According to Amanda Ripley’s article “What Makes a Great Teacher?” (The Atlantic, January/February 2010), Teach for America has been gathering test score data to identify the personality traits of those teachers who bring results. Supposedly, if they determine those traits, they can recruit prospective teachers with the desirable personalities and thereby raise achievement.
So far, what have they found? First, the usual: score-raising teachers set big goals for their students and continually look for ways to improve. They are in touch with families; they are focused; they plan their lessons thoroughly. They work relentlessly. But then come a few surprises. Experience working in poor neighborhoods does not seem to matter. A tendency toward reflection does not seem to matter. Perseverance does. Life satisfaction does. But the most consistent predictor of future teaching success—in terms of driving up test scores—is the “achievement of big, measurable goals,” especially grade point average and “leadership achievement.”
This should come as no surprise. If the goal is to drive up scores, then the people best suited to do it are those who can drive up numbers of various kinds—be it the membership of a club or their own GPA. But are they prepared to teach Victorian poetry, medieval history, or trigonometry? Have we even thought about what they will be teaching? Do we have a conception of education beyond the raising of scores?
There is no such thing as ‘teaching’ removed from subject matter. One teacher may be brilliant with math at the high school level but miserable with elementary school. One may flail as a literacy teacher but thrive as a teacher of grammar, nineteenth-century poetry, ancient drama, or expository writing. What makes us love teaching is not only the interaction with the students and the satisfaction of helping them learn, but the subject.
Too many schools and districts treat subjects like so much old hat. At the college level, students are demanding more career preparation and fewer classics. Elementary, middle, and high schools have cut corners over many decades. They have dropped subjects they deem unnecessary; they have made the remaining subjects easier; they have merged test preparation with regular instruction; and many of their professional development sessions focus exclusively on pedagogy. An aspiring history or literature teacher may have to search far and wide for a middle school that teaches and values history and literature.
In part this is an effect of NCLB: many schools have narrowed their curricula to reading and math, and reading and math scores count for more than the others. But part it is the result of a circular track of thought: we have become so accustomed to talk of “results” that we forget what the results are supposed to mean. Our teaching, recruiting, and quasi-curricula are aimed at increasing test scores. Then, because we have limited our teaching in this way, we are left with no vision, nothing to hope for but scores. We are like the drunkard in The Little Prince, who drinks to forget that he is ashamed of his drinking. Even reading and math, for all the emphasis we place on them, have been drained of their rigor and meaning. The focus on ‘results’ has cheapened the currency of results..
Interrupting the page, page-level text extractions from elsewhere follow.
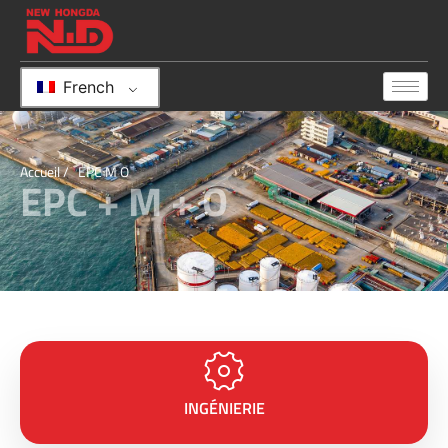
French
Accueil
/ EPC M O
EPC + M + O
INGÉNIERIE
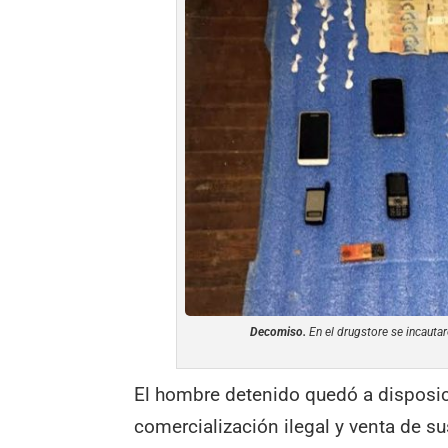
Decomiso.
En el drugstore se incautar
El hombre detenido quedó a disposici
comercialización ilegal y venta de su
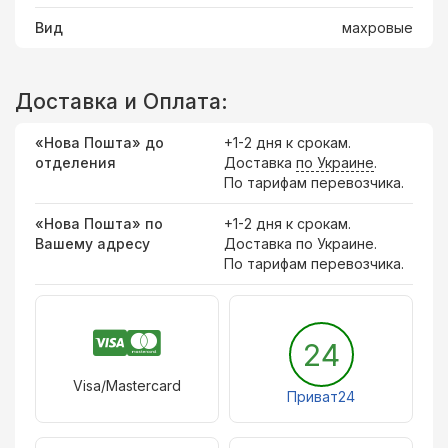
Вид
махровые
Доставка и Оплата:
«Нова Пошта» до
+1-2 дня к срокам.
отделения
Доставка
по Украине
.
По тарифам перевозчика.
«Нова Пошта» по
+1-2 дня к срокам.
Вашему адресу
Доставка по Украине.
По тарифам перевозчика.
24
Visa/Mastercard
Приват24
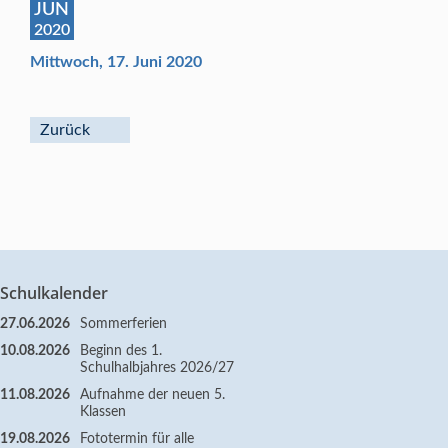
JUN
2020
Mittwoch, 17. Juni 2020
Zurück
Schulkalender
27.06.2026
Sommerferien
10.08.2026
Beginn des 1.
Schulhalbjahres 2026/27
11.08.2026
Aufnahme der neuen 5.
Klassen
19.08.2026
Fototermin für alle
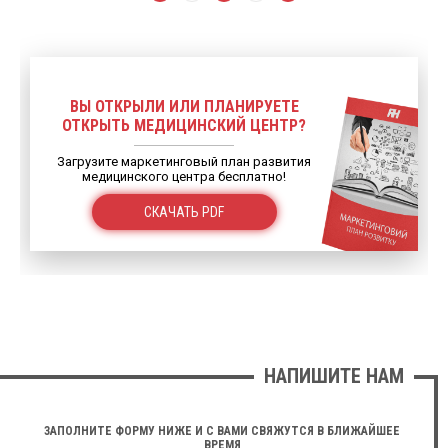
ВЫ ОТКРЫЛИ ИЛИ ПЛАНИРУЕТЕ
ОТКРЫТЬ МЕДИЦИНСКИЙ ЦЕНТР?
Загрузите маркетинговый план развития
медицинского центра бесплатно!
СКАЧАТЬ PDF
НАПИШИТЕ НАМ
ЗАПОЛНИТЕ ФОРМУ НИЖЕ И С ВАМИ СВЯЖУТСЯ В БЛИЖАЙШЕЕ
ВРЕМЯ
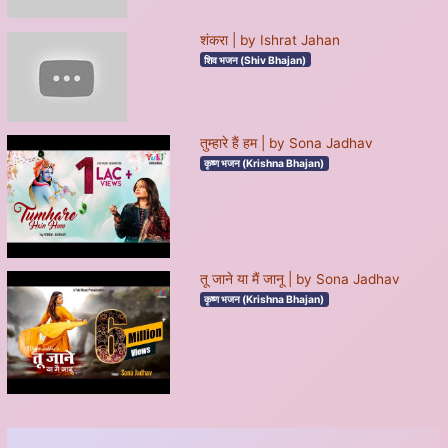
शंकरा | by Ishrat Jahan
शिव भजन (Shiv Bhajan)
तुम्हारे हैं हम | by Sona Jadhav
कृष्ण भजन (Krishna Bhajan)
तू जाने या मैं जानू | by Sona Jadhav
कृष्ण भजन (Krishna Bhajan)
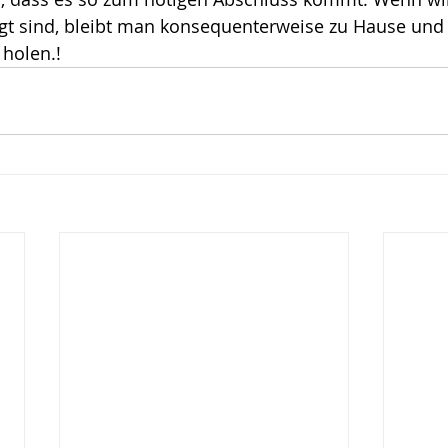
gt sind, bleibt man konsequenterweise zu Hause und 
ote
Risiko
Glück
Mut
 holen.!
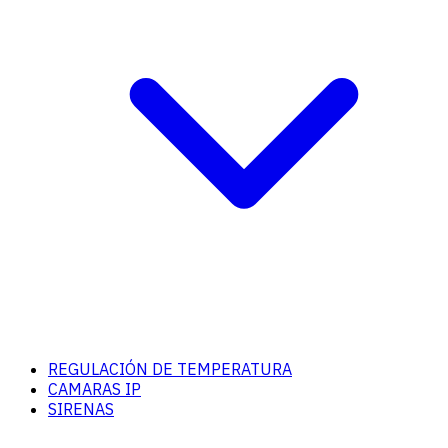
REGULACIÓN DE TEMPERATURA
CAMARAS IP
SIRENAS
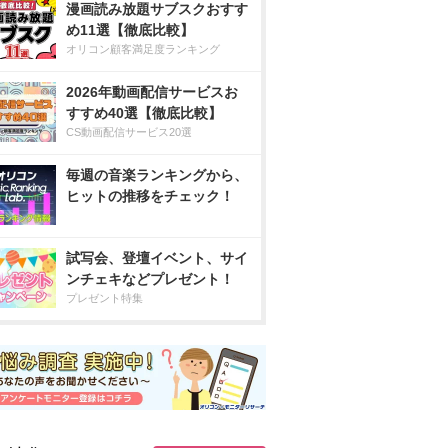
漫画読み放題サブスクおすす
め11選【徹底比較】
オリコン顧客満足度ランキング
2026年動画配信サービスお
すすめ40選【徹底比較】
CS動画配信サービス20選
毎週の音楽ランキングから、
ヒットの推移をチェック！
試写会、登壇イベント、サイ
ンチェキなどプレゼント！
プレゼント特集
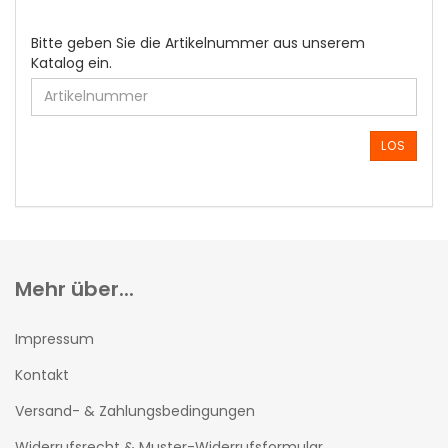
BITTE
Bitte geben Sie die Artikelnummer aus unserem
GEBEN
Katalog ein.
SIE
DIE
ARTIKELNUMMER
AUS
LOS
UNSEREM
KATALOG
EIN.
Mehr über...
Impressum
Kontakt
Versand- & Zahlungsbedingungen
Widerrufsrecht & Muster-Widerrufsformular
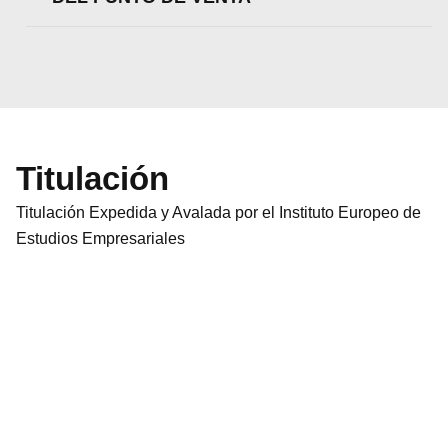
Titulación
Titulación Expedida y Avalada por el Instituto Europeo de
Estudios Empresariales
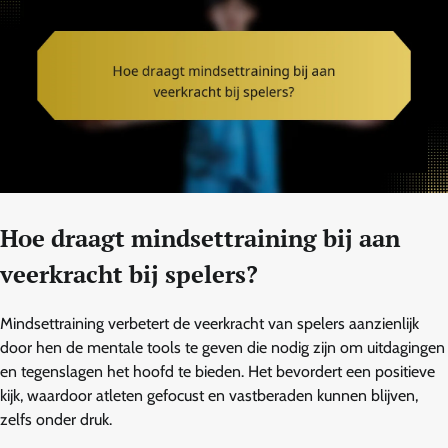
Hoe draagt mindsettraining bij aan
veerkracht bij spelers?
Mindsettraining verbetert de veerkracht van spelers aanzienlijk
door hen de mentale tools te geven die nodig zijn om uitdagingen
en tegenslagen het hoofd te bieden. Het bevordert een positieve
kijk, waardoor atleten gefocust en vastberaden kunnen blijven,
zelfs onder druk.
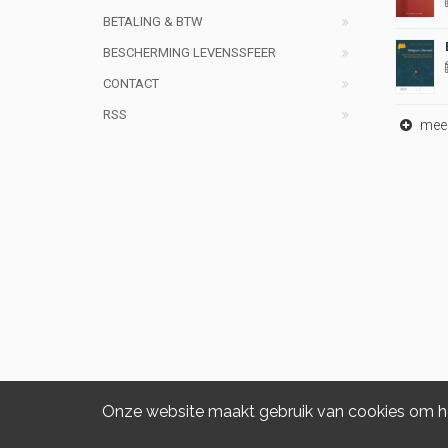
BETALING & BTW
BESCHERMING LEVENSSFEER
CONTACT
RSS
meer 
Onze website maakt gebruik van cookies om het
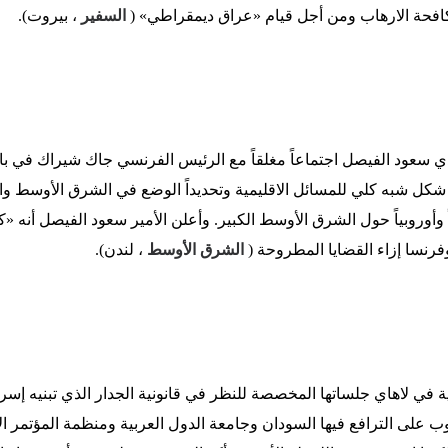
افحة الارهاب ومن أجل قيام «عراق ديمقراطي» (
السفير
، بيروت).
ي سعود الفيصل اجتماعاً مغلقاً مع الرئيس الفرنسي جاك شيراك في ب
ل شبه كلي للمسائل الاقليمية وتحديداً الوضع في الشرق الأوسط والنز
 وأوروبياً حول الشرق الأوسط الكبير. وأعلن الأمير سعود الفيصل أنه «
رنسا إزاء القضايا المطروحة (
الشرق الأوسط
، لندن).
 في لاهاي جلساتها المخصصة للنظر في قانونية الجدار الذي تبنيه إس
ب على الترافع فيها السودان وجامعة الدول العربية ومنظمة المؤتمر ا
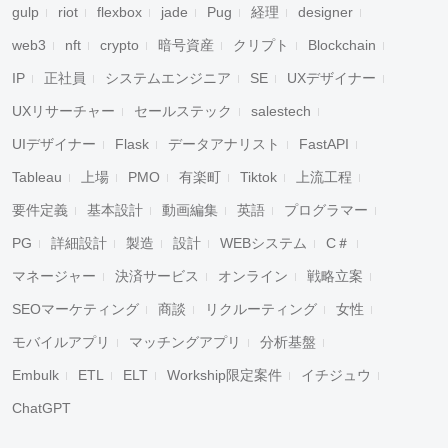
gulp
riot
flexbox
jade
Pug
経理
designer
web3
nft
crypto
暗号資産
クリプト
Blockchain
IP
正社員
システムエンジニア
SE
UXデザイナー
UXリサーチャー
セールステック
salestech
UIデザイナー
Flask
データアナリスト
FastAPI
Tableau
上場
PMO
有楽町
Tiktok
上流工程
要件定義
基本設計
動画編集
英語
プログラマー
PG
詳細設計
製造
設計
WEBシステム
C＃
マネージャー
決済サービス
オンライン
戦略立案
SEOマーケティング
商談
リクルーティング
女性
モバイルアプリ
マッチングアプリ
分析基盤
Embulk
ETL
ELT
Workship限定案件
イチジュウ
ChatGPT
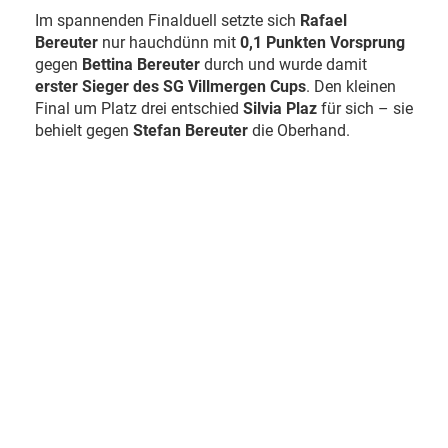
Im spannenden Finalduell setzte sich
Rafael
Bereuter
nur hauchdünn mit
0,1 Punkten Vorsprung
gegen
Bettina Bereuter
durch und wurde damit
erster Sieger des SG Villmergen Cups
. Den kleinen
Final um Platz drei entschied
Silvia Plaz
für sich – sie
behielt gegen
Stefan Bereuter
die Oberhand.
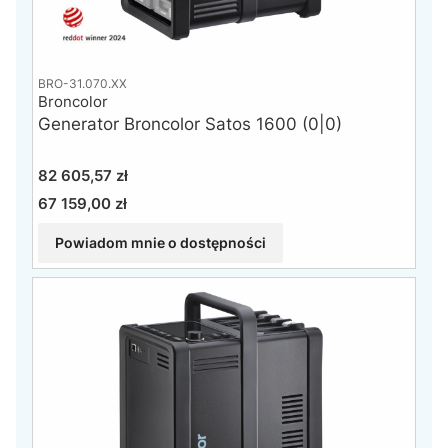
BRO-31.070.XX
Broncolor
Generator Broncolor Satos 1600 (0|0)
Cena
82 605,57 zł
67 159,00 zł
Cena
Powiadom mnie o dostępności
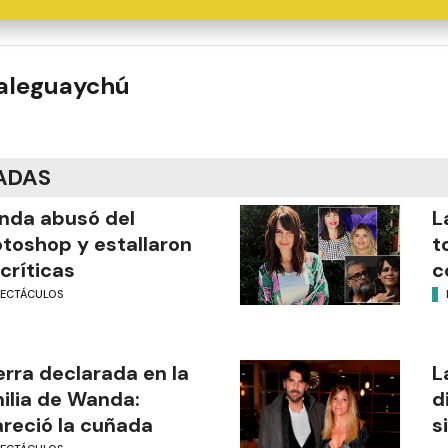
ualeguaychú
ADAS
nda abusó del
L
toshop y estallaron
t
 críticas
c
PECTÁCULOS
rra declarada en la
L
ilia de Wanda:
d
reció la cuñada
s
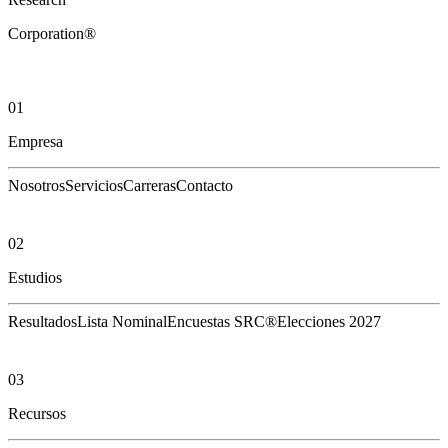
Corporation®
01
Empresa
Nosotros
Servicios
Carreras
Contacto
02
Estudios
Resultados
Lista Nominal
Encuestas SRC®
Elecciones 2027
03
Recursos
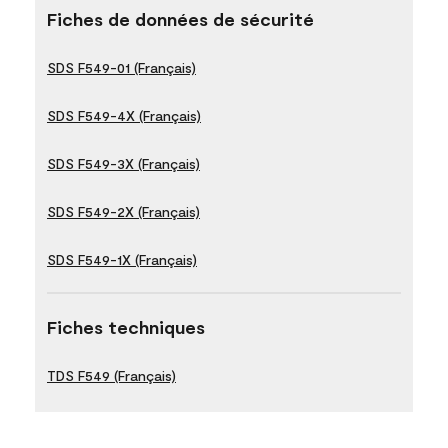
Fiches de données de sécurité
SDS F549-01 (Français)
SDS F549-4X (Français)
SDS F549-3X (Français)
SDS F549-2X (Français)
SDS F549-1X (Français)
Fiches techniques
TDS F549 (Français)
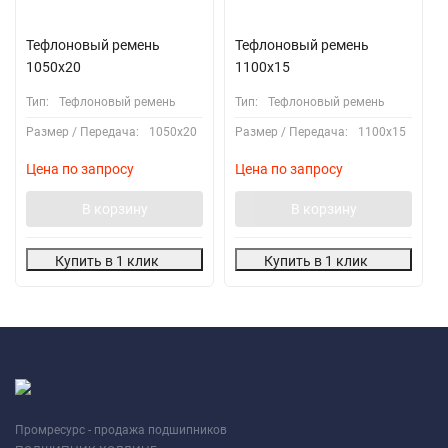
Тефлоновый ремень
Тефлоновый ремень
1050х20
1100х15
Тип:
Тефлоновый ремень
Тип:
Тефлоновый ремень
Размер / Передача:
1050х20
Размер / Передача:
1100х15
Цена по запросу
Цена по запросу
В корзину
В корзину
Купить в 1 клик
Купить в 1 клик
Промресурс - продажа подшипников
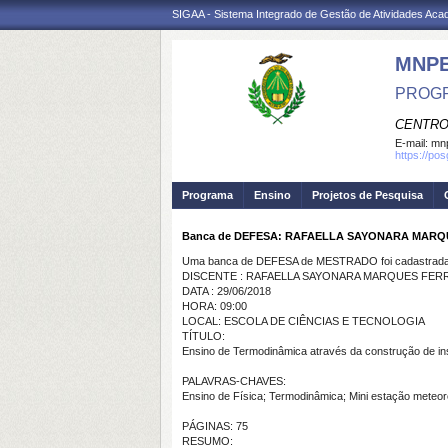
SIGAA - Sistema Integrado de Gestão de Atividades Ac
MNP
PROGR
CENTRO
E-mail:
mnp
https://po
Programa
Ensino
Projetos de Pesquisa
Banca de DEFESA: RAFAELLA SAYONARA MARQ
Uma banca de DEFESA de MESTRADO foi cadastrada 
DISCENTE : RAFAELLA SAYONARA MARQUES FERR
DATA : 29/06/2018
HORA: 09:00
LOCAL: ESCOLA DE CIÊNCIAS E TECNOLOGIA
TÍTULO:
Ensino de Termodinâmica através da construção de ins
PALAVRAS-CHAVES:
Ensino de Física; Termodinâmica; Mini estação meteoro
PÁGINAS: 75
RESUMO:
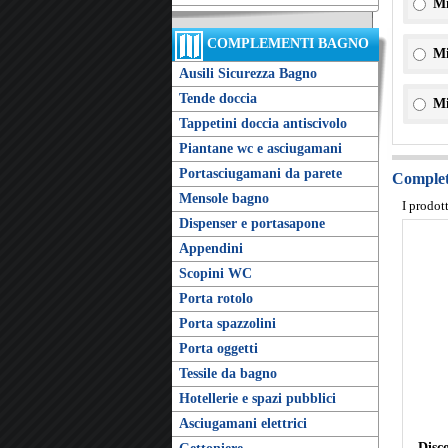
Mi
COMPLEMENTI BAGNO
Mi
Ausili Sicurezza Bagno
Tende doccia
Mi
Tappetini doccia antiscivolo
Piantane wc e asciugamani
Portasciugamani da parete
Completa
Mensole bagno
I prodot
Dispenser e portasapone
Appendini
Scopini WC
Porta rotolo
Porta spazzolini
Porta oggetti
Tessile da bagno
Hotellerie e spazi pubblici
Asciugamani elettrici
Disco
If we begin instead with a definition of education, then a curious thing may happen. The results will likely be better, yet they will not rule what we do. We will recognize that learning is for the long term as well as for the next day. We will recognize that some of the most difficult concepts and works last the longest in the mind. They may not translate immediately into results, yet they are unlikely to vanish. We will expect short-term results but teach beyond them.
In such a setting, teaching becomes, at least in part, a matter of conveying lasting knowledge, ideas, values, and habits. In that sense it cannot be generic; a geometry teacher, a philosophy teacher, and an art teacher cannot trade places and do each other’s work. Their personalities are only part of what they do; they intersect with their subjects and with their students. Teachers are interlocutors—they know how to bring a difficult subject to their students, and their students toward it. There’s no such thing as ‘teaching’ unless we are teaching something. The best way to recruit good teachers is to ensure that we are teaching good things.
Diana Senechal taught for four years in the New York City public schools and has stepped back to write a book. Her writing has appeared in Education Week, GothamSchools, the Core Knowledge Blog, Joanne Jacobs, and Common Core. She has a Ph.D. in Slavic Languages and Literatures from Yale.